Week 9: Aug 28 - Sep 3

     The Smart Wheelchair has the following three sections: temperature monitoring, fall & collision detection, and home appliance control. These will be covered in a four-part blog series, the last part being the integration part. This blog is about the 'Integration' of the three sections of the Smart Wheelchair. This marks the completion of one system - Smart WheelChair - of my project. For the collection of this project's blogs published so far, visit this link and for the detailed plan of the 'Smart WheelChair' visit this link.

 

Smart WheelChair [Part 4 of 4]

               Temperature Monitoring     |  Fall & Collision Detection     |     Home Appliance Control     |    Integration

Outcome

 

     The below video is a complete demo of the integrated 'Smart WheelChair' section of my project. It is a great relief and joy that I have finally reached this stage. I really enjoyed the making.

 

 

List of Hardware and Software Involved

    

     Below is the list of hardware and software involved in the making of the 'Smart WheelChair' system. Click on the names in order to be directed to the site where you can buy or access the resource.

 

     Hardware

          Most of the hardware circuit components used for this project are available in the Sponsored kit.

 

     Software

 

Circuit Diagram

 

     Below is the circuit connection diagram for the integrated 'Smart WheelChair' part of my project. This comprises of the main and extra smell sensing units. For a more detailed explanation on the hardware part of the Smart WheelChair, visit this link - Cue System for Anosmia and Smart WheelChair #7 - Hardware Explained and Case That blog also includes gas sensors which will be used for 'Cue System for Anosmia' part of my project. So ignore the gas sensors alone, rest of the hardware is for 'Smart WheelChair'.

Main Smell Sensing Unit

 

Extra Smell Sensing Unit

 

Code

 

     The integrated code of the Smart WheelChair with the 'IoT Temperature Monitoring', Fall & Collision Detection' and 'Home Appliance Control' sections, is provided below. For GitHub repository page, Click here for main unit's code with 'arduino_secrets.h' file and here for the extra unit's code.

 

Arduino_Secrets.h File's Code:

 

#define SECRET_USERNAME ""
#define SECRET_DEVICECREDENTIAL ""

• **Provided data**:
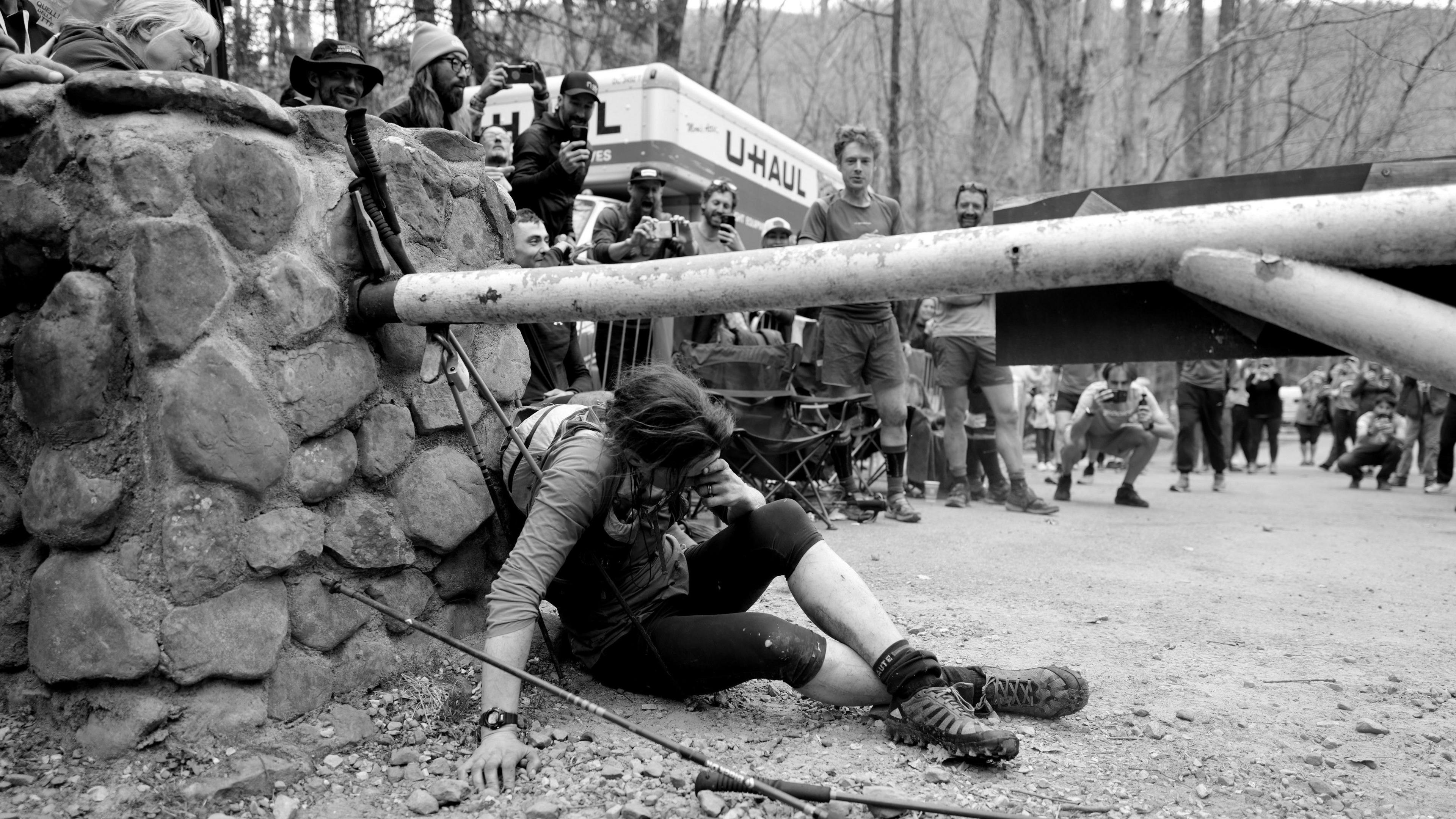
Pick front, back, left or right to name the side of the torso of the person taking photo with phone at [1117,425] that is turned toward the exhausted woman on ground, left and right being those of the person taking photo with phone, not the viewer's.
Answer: front

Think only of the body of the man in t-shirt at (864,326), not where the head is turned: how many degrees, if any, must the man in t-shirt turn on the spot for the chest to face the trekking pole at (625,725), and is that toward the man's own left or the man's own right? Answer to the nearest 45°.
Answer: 0° — they already face it

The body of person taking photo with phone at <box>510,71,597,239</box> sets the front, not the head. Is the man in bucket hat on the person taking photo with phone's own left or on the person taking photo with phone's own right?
on the person taking photo with phone's own right

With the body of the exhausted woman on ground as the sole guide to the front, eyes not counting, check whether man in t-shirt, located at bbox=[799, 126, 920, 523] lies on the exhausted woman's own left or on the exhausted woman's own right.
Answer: on the exhausted woman's own left

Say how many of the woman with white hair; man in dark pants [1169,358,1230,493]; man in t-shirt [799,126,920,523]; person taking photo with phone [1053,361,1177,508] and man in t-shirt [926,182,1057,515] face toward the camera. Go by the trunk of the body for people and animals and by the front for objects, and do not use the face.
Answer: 4

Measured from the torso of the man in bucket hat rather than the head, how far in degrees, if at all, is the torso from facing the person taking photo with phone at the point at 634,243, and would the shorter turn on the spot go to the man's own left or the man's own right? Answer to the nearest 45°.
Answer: approximately 90° to the man's own left

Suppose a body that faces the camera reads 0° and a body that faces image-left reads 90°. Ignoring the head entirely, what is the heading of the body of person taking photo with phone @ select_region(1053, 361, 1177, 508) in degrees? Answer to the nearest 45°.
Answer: approximately 0°

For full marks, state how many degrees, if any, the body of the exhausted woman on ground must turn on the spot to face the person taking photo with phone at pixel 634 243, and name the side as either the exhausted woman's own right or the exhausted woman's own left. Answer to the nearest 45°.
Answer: approximately 135° to the exhausted woman's own left

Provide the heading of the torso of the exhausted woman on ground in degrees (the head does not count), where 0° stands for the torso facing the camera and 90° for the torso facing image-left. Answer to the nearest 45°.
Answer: approximately 315°

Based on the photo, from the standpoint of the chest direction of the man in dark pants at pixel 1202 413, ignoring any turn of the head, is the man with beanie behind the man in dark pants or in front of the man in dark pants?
in front

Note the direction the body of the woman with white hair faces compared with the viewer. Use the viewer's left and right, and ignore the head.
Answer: facing to the right of the viewer

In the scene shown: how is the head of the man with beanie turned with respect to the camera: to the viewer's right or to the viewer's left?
to the viewer's right
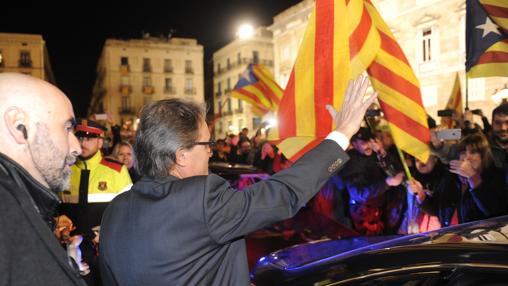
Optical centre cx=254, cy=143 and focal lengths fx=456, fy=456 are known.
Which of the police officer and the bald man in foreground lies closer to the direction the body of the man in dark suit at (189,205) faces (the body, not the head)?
the police officer

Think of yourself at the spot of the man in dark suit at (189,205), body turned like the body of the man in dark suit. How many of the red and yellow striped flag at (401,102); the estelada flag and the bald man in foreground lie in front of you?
2

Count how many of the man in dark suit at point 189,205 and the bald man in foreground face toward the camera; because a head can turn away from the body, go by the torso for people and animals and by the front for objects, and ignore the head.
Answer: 0

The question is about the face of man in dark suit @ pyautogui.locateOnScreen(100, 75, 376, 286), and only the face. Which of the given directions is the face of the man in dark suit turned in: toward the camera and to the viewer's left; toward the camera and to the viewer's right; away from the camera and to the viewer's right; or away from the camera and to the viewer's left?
away from the camera and to the viewer's right

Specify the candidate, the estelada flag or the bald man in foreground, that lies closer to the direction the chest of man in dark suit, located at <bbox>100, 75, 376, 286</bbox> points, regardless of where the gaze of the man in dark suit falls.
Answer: the estelada flag

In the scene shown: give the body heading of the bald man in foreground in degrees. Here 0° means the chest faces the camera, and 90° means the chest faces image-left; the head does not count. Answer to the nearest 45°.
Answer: approximately 270°

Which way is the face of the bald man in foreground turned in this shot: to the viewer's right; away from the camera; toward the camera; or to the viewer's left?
to the viewer's right

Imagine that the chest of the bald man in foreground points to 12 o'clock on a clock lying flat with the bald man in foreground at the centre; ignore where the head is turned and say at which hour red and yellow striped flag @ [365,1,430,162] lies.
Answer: The red and yellow striped flag is roughly at 11 o'clock from the bald man in foreground.

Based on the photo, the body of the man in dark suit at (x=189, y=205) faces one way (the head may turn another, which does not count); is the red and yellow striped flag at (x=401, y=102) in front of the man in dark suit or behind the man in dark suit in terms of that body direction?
in front

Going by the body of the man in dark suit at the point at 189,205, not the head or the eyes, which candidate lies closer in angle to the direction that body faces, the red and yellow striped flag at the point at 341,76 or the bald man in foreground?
the red and yellow striped flag

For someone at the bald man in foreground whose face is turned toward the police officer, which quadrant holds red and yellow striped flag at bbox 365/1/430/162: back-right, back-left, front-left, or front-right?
front-right

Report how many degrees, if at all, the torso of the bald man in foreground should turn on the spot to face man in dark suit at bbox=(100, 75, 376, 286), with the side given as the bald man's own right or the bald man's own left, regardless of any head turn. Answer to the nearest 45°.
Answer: approximately 45° to the bald man's own left

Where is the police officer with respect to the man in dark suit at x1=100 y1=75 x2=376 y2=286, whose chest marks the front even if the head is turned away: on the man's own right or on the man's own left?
on the man's own left

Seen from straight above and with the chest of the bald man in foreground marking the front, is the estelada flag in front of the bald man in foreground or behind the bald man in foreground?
in front

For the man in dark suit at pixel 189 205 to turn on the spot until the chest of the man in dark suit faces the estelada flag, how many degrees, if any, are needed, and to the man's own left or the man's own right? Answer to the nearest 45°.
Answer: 0° — they already face it

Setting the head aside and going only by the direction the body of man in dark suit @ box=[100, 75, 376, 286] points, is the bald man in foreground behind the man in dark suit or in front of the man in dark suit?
behind

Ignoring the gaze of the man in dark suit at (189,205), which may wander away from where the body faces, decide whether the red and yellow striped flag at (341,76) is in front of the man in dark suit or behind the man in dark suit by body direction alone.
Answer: in front
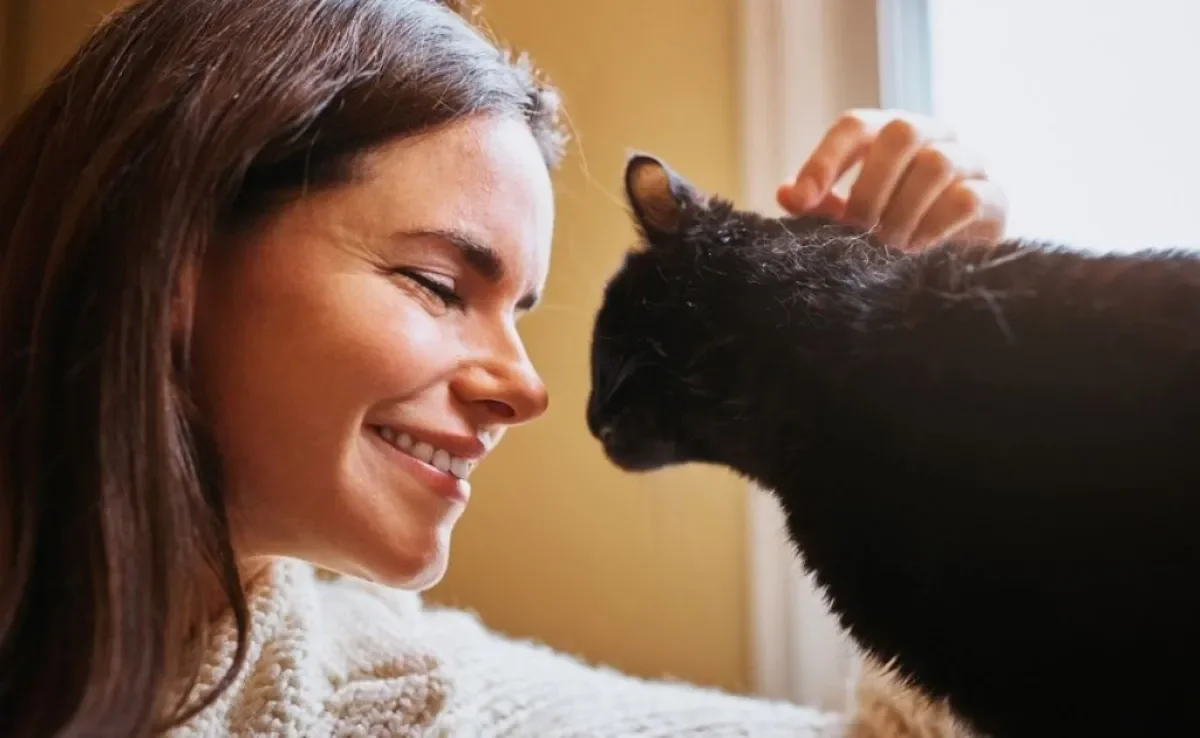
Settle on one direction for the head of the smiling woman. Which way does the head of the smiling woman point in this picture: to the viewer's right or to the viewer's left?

• **Work instructions**:
A: In the smart wheelchair blog post, why are readers told to ignore the gas sensors in the linked hardware blog? Answer in one to three sentences.
B: Continue the smart wheelchair blog post from the point where it stops.

• **Answers given**:
A: The gas sensors in that hardware blog belong to the 'Cue System for Anosmia' part of the project, not to the Smart WheelChair. Readers should skip only those sensors, because the rest of the hardware described there is for the Smart WheelChair.

B:
#define SECRET_DEVICEID ""

#define SECRET_SSID ""
#define SECRET_PASS ""

Arduino MKR1000 Main Unit (Master) Code

 

     Remove the below lines from the code to allow Arduino MKR1000 to execute the code when connected to an external battery, instead of the USB serial port of PC.

 

  while (!Serial) {
    ; /*Wait for serial port to connect. Needed for native USB port only*/
  }

 

 

/* This is the integrated code for the 'IoT Temperature measurement and monitoring', 'Fall and Collision Detection' and 'Home Appliance Control' sections of the 
 * Smart WheelChair deisgned for the Element14 Community's 'Design for a Cause' design challenge, sponsored by Arduino.
 * 
 * Design Challenge Page -
 * https://www.element14.com/community/community/design-challenges/designforacause/blog
 * 
 * This code contains extracts from the WiFi101 WebClient example code, 'created 13 July 2010 by dlf (Metodo2 srl) modified 31 May 2012 by Tom Igoe'
 * 
 * Author : Dixon Selvan
 * Date   : Sep 06, 2018
 * Project: Cue system for Anosmia and Smart WheelChair
 * Website: 
 * 
 * Hardware components Required (Main Unit)
 * ----------------------------------------
 * 1. Arduino MKR1000 board
 * 2. TMP36 temperature sensor
 * 3. HC-SR04 Ultrasonic Sensors - x2
 * 4. Accelerometer ADXL335Z Evaluation Board (any ADXL XXX should work)
 * 5. LEDs (Green/ Red) - x2
 * 6. Bluetooth module
 * 7. ProtoShield/ Breadboard and Few Jumper wires
 * 
 * Connections
 * -----------
 * Arduino MKR1000  |   TMP36 Temperature Sensor
 * ---------------------------------------------
 *      3.3V        |         +Vs
 *      Gnd         |         Gnd
 *      A1          |         Vout
 * Arduino MKR1000  |   Ultrasonic Sensor
 * ---------------------------------------------
 *      5V          |         Vcc
 *      Gnd         |         Gnd
 *      D2/3        |         Echo
 *      D5/4        |         Trig
 *      
 * Arduino MKR1000  |   ADXL335Z Evaluation Board
 * ---------------------------------------------
 *      VCC(3.3V)   |         VSS      
 *      Gnd         |         Gnd
 *      A2          |         Y
 *      A3          |         X
 *      
 * Arduino MKR1000  |   LED (Green/ Red)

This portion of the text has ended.